* all images property of Jeff Phegley (www.jeffphegley.com)

Thursday, January 24, 2008

Painting on view at Coos Art Museum

My painting entitled Bastogne is currently on display in the Bay Area Artists Association Regional Juried Exhibition. The show will be on view at the Coos Art Museum through February 16, 2008. The work can also be viewed online at:
Coos Art Museum

Bastogne was completed in 2007 and incorporates an old Pepsi crate as the frame for the work. The oil painting is composed on 11 raised panels within the Pepsi crate. The painting was inspired by the Siege of Bastogne, a significant World War II battle which took place in the city of Bastogne, located in the Southeast corner of Belgium. The battle was an important Allied success amidst the larger Battle of the Bulge, in which the Allies were victorious in holding off the western advancing German Army. I was fortunate enough to visit the battlefields and memorial in early 2007 and was very shocked to learn of the severe cold conditions in which the Americans and the Germans had to fight. This work is about a veteran (Allied or German) returning to the site of the battlefield and reflecting on those events.
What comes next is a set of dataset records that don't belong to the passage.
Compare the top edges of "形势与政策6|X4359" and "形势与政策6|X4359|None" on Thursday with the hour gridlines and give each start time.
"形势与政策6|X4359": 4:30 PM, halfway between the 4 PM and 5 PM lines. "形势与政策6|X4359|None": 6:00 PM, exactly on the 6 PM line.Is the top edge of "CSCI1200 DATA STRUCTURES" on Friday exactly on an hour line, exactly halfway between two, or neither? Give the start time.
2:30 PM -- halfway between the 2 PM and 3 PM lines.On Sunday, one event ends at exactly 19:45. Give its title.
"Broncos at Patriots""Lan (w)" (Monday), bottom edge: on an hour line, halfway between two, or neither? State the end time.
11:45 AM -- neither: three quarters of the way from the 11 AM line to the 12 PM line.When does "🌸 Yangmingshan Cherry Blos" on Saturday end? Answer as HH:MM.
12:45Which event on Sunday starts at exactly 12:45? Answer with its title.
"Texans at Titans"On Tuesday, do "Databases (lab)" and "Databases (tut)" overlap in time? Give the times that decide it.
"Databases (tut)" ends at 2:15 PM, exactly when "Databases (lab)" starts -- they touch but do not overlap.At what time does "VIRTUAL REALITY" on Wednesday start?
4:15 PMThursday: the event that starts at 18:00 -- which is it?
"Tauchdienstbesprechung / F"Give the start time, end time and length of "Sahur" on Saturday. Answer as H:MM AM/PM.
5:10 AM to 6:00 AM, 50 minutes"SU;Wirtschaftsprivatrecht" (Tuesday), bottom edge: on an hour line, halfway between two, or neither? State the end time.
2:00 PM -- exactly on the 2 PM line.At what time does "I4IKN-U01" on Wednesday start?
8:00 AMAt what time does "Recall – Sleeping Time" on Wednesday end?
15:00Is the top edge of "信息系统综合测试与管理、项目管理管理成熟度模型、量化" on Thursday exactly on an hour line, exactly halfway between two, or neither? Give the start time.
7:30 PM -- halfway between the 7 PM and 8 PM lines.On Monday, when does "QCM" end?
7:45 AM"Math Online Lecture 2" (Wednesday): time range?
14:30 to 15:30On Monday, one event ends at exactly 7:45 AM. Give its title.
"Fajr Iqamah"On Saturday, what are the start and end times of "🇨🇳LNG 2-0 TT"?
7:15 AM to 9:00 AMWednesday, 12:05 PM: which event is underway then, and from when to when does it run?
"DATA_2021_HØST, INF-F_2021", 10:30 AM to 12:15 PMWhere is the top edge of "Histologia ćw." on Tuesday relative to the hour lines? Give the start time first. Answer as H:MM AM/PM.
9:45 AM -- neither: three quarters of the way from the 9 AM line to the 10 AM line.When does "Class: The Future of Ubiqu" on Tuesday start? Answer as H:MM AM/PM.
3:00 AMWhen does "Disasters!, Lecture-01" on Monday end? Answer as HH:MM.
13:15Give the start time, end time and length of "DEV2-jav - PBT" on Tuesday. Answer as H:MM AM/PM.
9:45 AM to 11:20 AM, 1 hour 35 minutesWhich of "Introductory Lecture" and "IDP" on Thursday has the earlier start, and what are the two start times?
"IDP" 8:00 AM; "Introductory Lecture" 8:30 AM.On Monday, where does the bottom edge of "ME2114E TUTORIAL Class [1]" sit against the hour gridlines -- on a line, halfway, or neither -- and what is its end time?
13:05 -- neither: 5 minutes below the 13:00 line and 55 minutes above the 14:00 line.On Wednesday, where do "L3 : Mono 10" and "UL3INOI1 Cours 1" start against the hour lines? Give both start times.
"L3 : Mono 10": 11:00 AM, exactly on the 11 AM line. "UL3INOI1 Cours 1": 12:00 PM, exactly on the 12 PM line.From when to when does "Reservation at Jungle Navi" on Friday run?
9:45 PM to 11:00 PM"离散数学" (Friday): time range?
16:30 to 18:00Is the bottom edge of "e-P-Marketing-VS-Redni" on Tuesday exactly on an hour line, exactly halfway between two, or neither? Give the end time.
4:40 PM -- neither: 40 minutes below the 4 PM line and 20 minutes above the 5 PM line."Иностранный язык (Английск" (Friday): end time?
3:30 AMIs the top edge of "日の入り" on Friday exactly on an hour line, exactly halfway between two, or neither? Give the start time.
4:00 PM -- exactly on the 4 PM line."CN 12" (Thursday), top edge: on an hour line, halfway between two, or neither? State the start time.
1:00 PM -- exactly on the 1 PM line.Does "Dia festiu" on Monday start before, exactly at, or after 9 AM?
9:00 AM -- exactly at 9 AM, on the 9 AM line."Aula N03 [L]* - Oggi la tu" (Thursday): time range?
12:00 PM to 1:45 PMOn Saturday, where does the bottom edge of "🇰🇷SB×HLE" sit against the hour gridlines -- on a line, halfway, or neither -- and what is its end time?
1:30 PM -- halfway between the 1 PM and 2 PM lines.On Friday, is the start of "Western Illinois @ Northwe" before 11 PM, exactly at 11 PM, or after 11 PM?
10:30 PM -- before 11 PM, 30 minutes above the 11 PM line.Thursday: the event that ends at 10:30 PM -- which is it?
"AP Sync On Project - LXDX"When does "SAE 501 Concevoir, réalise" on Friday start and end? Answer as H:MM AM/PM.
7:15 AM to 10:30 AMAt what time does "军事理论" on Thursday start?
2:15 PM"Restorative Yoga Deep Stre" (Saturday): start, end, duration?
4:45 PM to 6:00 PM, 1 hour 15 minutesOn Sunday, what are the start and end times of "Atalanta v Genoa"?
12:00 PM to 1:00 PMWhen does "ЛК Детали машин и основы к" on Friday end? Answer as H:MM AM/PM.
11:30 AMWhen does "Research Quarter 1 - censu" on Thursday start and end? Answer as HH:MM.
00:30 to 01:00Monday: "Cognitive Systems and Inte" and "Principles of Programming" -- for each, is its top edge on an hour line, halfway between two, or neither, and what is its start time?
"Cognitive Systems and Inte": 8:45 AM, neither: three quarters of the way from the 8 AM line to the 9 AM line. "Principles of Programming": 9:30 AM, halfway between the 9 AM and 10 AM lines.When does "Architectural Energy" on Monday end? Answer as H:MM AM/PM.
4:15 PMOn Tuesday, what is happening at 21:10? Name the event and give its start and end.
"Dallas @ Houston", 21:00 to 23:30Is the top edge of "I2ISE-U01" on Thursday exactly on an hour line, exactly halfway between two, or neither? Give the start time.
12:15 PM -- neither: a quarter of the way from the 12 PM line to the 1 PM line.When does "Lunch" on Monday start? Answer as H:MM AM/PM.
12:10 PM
The Bastogne Mardasson Memorial is an impressive site which was dedicated to the US by the Belgian citizens in 1950. The memorial can be seen from several miles away as it situated on a grassy hill surrounded by lower lying pastures. Approaching the stone memorial, 250 feet in diameter and 40 feet in height, you feel as if you are at the National Mall in Washington DC. A large structure devoted to US servicemen seems completely out of place overlooking the small Belgian city of Bastogne. Once you grasp the significance of the Siege (both in the loss of human life and in what was at stake militarily) it is easy to experience a swell of emotion and realize how incredibly different the world would be if the German Army had succeeded here. At the top of the memorial you are graced with an amazing panoramic view of the peaceful countryside of Bastogne. Flat bronze markers on the top of the monument contain battle descriptions in relief as well as arrows pointing towards the various battlefields within sight of the memorial.